Start of Document text

Things I’ve Googled in the past 6 months because I have celiac disease:
• Does semen contain gluten?
• How long after ingesting gluten do symptoms develop?
• The Lesley University ADA decision and celiac disease
• The Olive Garden lawsuit
• Caramel color vs modified food starch vs wheat vs gluten
• What the FDA actually requires for a gluten-free label
• Gluten Free Watchdog and mislabeled products
• Non-responsive vs refractory celiac disease
• IBS vs FODMAP intolerance
• Celiac diagnosis criteria and follow-up schedule
• Cross-contact and how much gluten actually causes damage
• The 20ppm standard
And yes — I read research papers on Google Scholar now.
Celiac disease quietly turns you into a researcher.
At diagnosis you think you’re just learning what to eat.
What you’re actually learning is risk assessment.
You start realizing your health depends almost entirely on your own understanding. Not a doctor you see twice a year. Not a nutrition label written for the general population. You.
So you start reading.
You start asking questions.
You start comparing sources.
You learn to separate:
internet advice
from advocacy
from evidence
from lived reality.
Because celiac disease isn’t just a diet. It’s a daily responsibility. Every meal, every invitation, every grocery trip requires a decision — and you know the consequences if you get it wrong.
The diet is the treatment, but knowledge is the protection.
Most people with celiac eventually become part-time scientist, part-time investigator, and full-time label reader — not because we want to, but because we have to.
And after a while you realize the hardest part of celiac disease isn’t giving up bread.
It’s carrying the mental load of being the only person accountable for your health.
So now I’m curious:
What’s the weirdest thing you’ve googled because of celiac disease?

End of Document text

**Assignment 1**: In the post about celiac disease, why does the writer say a person with the condition starts reading? Answer in one to three sentences.
**Assignment 2**: List every kind of information that, according to the post about celiac disease, you learn to separate from the others.
The lines that come next have no connection to the post about celiac disease.

Start of Given entries

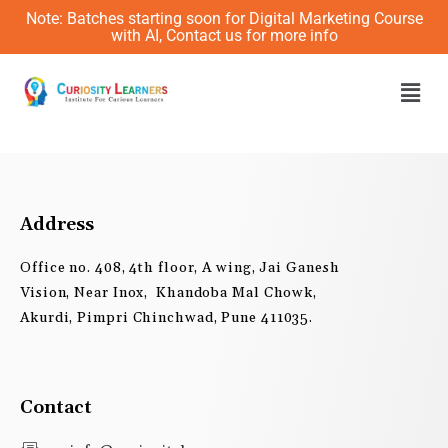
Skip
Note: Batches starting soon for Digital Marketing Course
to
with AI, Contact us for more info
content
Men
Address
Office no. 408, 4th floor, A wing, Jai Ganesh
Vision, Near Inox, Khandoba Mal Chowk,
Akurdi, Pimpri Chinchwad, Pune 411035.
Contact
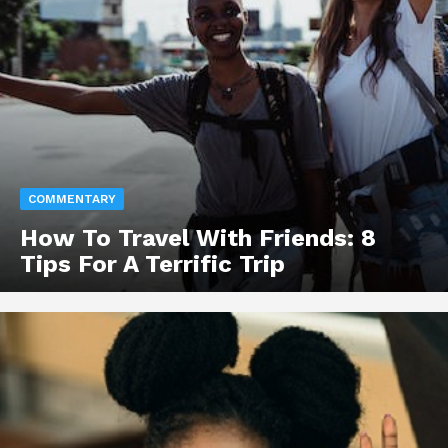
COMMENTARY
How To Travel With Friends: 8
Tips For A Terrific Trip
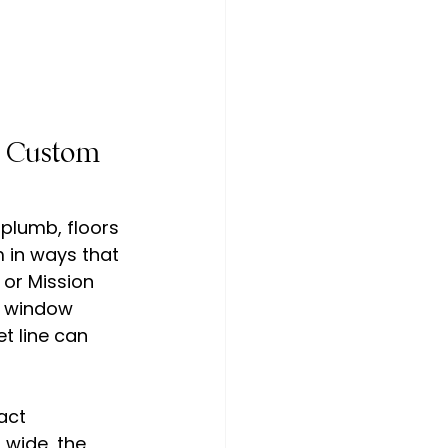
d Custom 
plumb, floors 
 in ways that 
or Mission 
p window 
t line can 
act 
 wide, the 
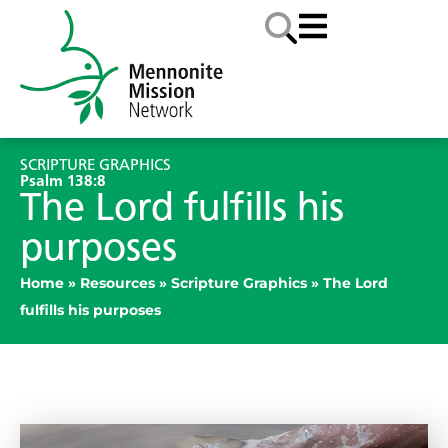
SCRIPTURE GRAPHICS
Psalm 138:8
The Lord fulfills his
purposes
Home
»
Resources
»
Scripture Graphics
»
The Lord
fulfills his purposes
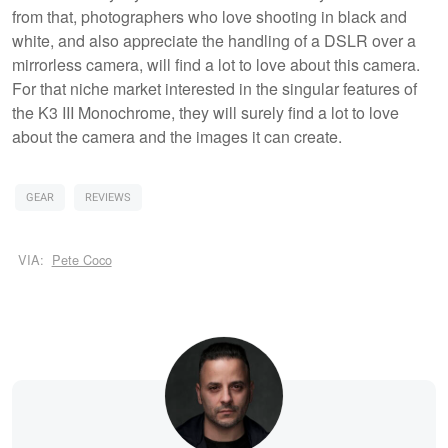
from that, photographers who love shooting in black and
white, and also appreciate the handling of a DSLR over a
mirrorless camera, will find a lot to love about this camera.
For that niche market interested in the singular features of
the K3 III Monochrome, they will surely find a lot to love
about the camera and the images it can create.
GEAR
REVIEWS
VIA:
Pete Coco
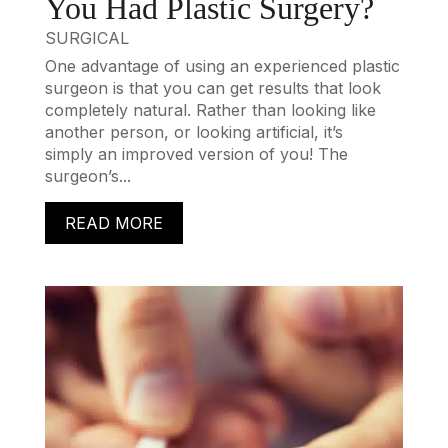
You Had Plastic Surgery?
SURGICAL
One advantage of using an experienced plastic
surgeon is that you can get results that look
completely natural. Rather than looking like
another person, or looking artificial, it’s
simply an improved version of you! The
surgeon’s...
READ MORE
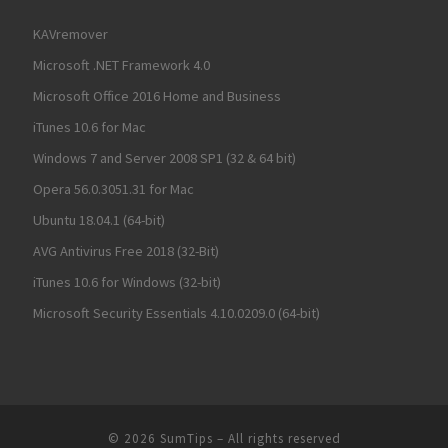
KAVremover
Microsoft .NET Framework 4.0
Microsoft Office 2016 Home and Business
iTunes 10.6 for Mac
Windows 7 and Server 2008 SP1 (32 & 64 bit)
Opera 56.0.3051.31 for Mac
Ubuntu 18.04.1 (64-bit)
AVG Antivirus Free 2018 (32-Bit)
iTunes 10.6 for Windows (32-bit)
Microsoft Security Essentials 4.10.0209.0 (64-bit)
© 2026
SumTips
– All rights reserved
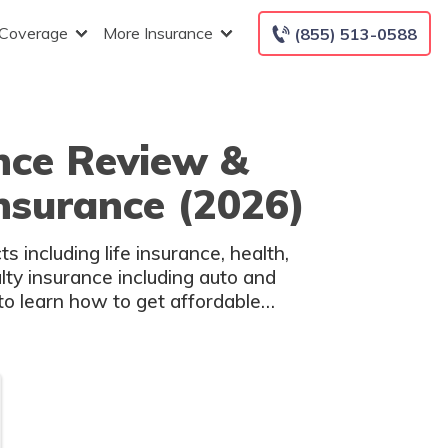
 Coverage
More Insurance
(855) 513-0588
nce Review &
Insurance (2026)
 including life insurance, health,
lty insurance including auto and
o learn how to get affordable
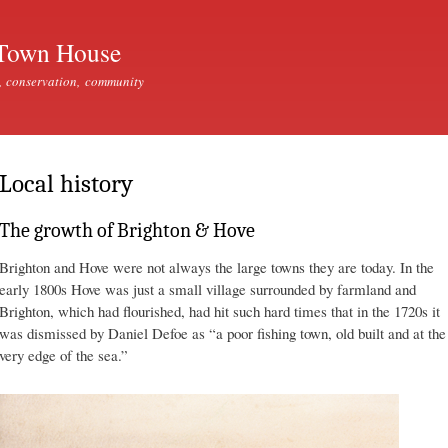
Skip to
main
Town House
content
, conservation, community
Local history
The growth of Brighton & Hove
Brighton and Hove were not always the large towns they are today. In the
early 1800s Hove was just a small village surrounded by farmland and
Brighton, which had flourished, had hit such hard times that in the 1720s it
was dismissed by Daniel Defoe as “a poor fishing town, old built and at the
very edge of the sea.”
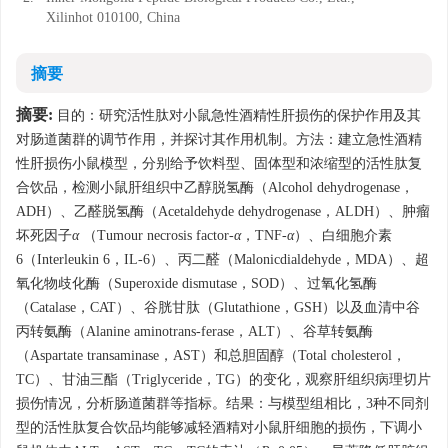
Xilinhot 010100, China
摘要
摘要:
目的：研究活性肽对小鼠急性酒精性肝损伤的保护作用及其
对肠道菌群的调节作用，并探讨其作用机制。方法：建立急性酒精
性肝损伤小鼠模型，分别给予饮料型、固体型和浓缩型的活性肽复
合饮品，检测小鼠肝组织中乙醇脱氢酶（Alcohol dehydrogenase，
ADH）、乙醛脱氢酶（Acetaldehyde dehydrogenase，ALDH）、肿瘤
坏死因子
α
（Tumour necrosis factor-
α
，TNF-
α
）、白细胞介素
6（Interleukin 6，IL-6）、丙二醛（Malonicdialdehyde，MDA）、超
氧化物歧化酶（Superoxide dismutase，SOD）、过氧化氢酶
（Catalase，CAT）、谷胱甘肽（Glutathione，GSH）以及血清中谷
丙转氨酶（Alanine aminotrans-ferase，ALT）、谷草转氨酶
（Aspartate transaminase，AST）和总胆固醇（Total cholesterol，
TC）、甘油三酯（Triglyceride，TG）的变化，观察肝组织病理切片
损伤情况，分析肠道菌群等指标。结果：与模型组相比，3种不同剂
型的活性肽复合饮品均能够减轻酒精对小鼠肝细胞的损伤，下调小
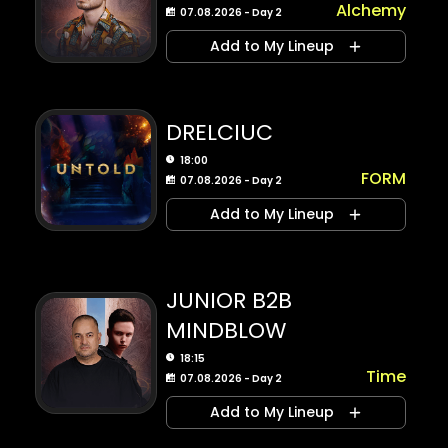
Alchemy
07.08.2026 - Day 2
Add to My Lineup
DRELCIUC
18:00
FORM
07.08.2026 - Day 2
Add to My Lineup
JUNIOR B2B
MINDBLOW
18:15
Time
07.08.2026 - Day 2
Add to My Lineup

End of Given entries

**Task result 1**: The writer says you start realizing that your health depends almost entirely on your own understanding. It does not depend on a doctor you see twice a year or on a nutrition label written for the general population.

**Task result 2**:
- Internet advice
- Advocacy
- Evidence
- Lived reality